Amy Hastings, 28, finished a heartbroken fourth at the U.S. Olympic Marathon Trials in January, only to come back and win the 10,000 meters at the U.S. Olympic Track and Field Trials in late June to make her first Olympic team. A native of Leavenworth, KS, Hastings marched in the Opening Ceremony, then began to hunker down for her 10,000-meter final on Friday, the first day of track and field competition. NYRR News Service will check in with Hastings once more during the Games, after she competes; today she reports in from the Olympic Village.
The Opening Ceremony was one of the most incredible experiences of my life. I will try to describe it and fail miserably, but here goes: The moment when they held the U.S. team in the tunnel before we went out on the track was crazy. The excitement was palpable. I've never felt anything like it; it's what I would imagine it feels like when you’re in the tunnel and about to become the marathon gold medalist—where it is kind of quiet and you know it's coming and you're just excited beyond belief and then all of a sudden you emerge and people are screaming and you can release the pent-up excitement. But we weren’t just by ourselves; it was the entire U.S. team feeling that at the same time! It all became real in that one moment before we went out on to the field: We were Olympians!
In my suite at the moment are Des Davila and Diamond Dixon. It's pretty quiet here right now, which is perfect for pre-race relaxation. It was late when Des arrived on the 26th, which was her birthday, so we didn’t get a chance to really celebrate but I got almost the entire team to write birthday messages to her in a little book with the London skyline on it and gave that to her. I still owe her a birthday beer when we’re done here, though.
I’ve been running in Victoria Park, near Miles End, and it's been absolutely perfect for training. I really love it here. The village has been great; there is always a lot going on but I have no problem hibernating in my room when I need to. There are a million food options and everything is so convenient. Running from the village has become a little bit difficult because of the crowds, but Miles End is only one tube stop away and it's perfect there.
My parents, sister, brother in-law, nieces, nephew, brother, and his girlfriend are all coming to watch me race. Everyone knows that I am here to focus; they know that I know they love me and I have all the support in the world from them and that I will see them after my race. After the Olympic Marathon Trials there was no one I wanted to see more than my mom and dad. Even though I am 28, a hug from them after a rough day still has the same effect as it did when I was 8. Then in Eugene, my parents and brother and his girlfriend, Sue, were all there and it was so awesome being able to hug them after my race when I was happy!
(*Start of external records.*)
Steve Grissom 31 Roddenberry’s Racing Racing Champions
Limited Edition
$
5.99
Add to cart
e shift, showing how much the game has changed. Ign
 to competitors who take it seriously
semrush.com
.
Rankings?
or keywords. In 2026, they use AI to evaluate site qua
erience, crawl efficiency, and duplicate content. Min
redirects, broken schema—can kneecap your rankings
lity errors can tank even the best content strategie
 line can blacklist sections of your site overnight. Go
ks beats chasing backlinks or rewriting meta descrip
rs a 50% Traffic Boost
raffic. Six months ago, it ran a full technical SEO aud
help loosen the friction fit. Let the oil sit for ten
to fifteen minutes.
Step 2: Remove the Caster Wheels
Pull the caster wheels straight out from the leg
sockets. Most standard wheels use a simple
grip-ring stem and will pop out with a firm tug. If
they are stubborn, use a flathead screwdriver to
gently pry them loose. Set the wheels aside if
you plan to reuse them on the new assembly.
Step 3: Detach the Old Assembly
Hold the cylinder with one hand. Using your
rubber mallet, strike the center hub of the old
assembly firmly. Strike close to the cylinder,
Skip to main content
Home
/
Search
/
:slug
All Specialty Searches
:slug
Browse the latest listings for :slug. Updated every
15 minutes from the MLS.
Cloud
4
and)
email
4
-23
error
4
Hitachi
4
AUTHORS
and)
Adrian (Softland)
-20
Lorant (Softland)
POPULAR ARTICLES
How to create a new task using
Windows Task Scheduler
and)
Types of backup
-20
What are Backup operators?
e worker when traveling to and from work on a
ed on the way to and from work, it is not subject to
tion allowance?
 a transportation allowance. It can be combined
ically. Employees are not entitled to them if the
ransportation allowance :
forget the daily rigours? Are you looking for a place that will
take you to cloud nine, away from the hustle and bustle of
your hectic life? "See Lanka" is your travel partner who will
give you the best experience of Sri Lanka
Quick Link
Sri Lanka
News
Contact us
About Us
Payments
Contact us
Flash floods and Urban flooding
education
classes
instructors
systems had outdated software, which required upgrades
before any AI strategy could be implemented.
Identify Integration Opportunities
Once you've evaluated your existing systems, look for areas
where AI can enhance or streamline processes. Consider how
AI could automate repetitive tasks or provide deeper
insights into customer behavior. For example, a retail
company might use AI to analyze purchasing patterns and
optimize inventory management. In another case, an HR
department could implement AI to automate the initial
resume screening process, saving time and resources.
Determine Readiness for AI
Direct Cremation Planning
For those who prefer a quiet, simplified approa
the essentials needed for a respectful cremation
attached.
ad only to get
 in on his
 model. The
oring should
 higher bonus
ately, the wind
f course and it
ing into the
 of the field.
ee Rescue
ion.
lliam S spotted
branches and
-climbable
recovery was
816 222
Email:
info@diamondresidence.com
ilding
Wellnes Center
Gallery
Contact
What's really funny is that if you watch the NBC online coverage of my race you can see for just a split second, on the very last straightaway when I was kicking it in, Sue in a yellow tank top jumping up and down along the fence and then my brother starting to run it in with me. It was so incredible to share that experience with my family.
My Mammoth teammates Jen Rhines, Deena Kastor, and Meb have been the greatest mentors these past four years, especially when they didn't even realize they were helping me. Just hearing them tell stories about their Olympic experiences and seeing the way they live and commit themselves to the sport has been a model for how I would like to be.
I have a tendency to get overly excited for even small races, so I've been spending a lot of time in my room turning my brain off and not thinking about running. I've gotten really into making my family tree on ancestry.com, which has been a great way to distract myself from everything else going on. I knew that the Opening Ceremony was going to pump me up, so ahead of time I was already thinking about how when I got back to my room afterward I would relax and get back to focusing on exactly what I need to be doing, which for me right now is just staying calm. Just preparing for that ahead of time really helped me calm down and refocus. I know I won’t have any problem getting excited. The hard part is waiting to get excited. I have been waiting for this race, every part of it—the excitement, the stress, the pain, every emotion that goes into it—for four years, longer than that even, so I will embrace them all, good or bad. I want to finish this race knowing that I did everything I could, knowing that I gave it my all. I'm not even completely sure what that means yet but I will be able to tell you afterward. Physically I feel wonderful. Right now I am trying to conserve every ounce of mental and physical energy to be able to use it on race day so I can pull something crazy off.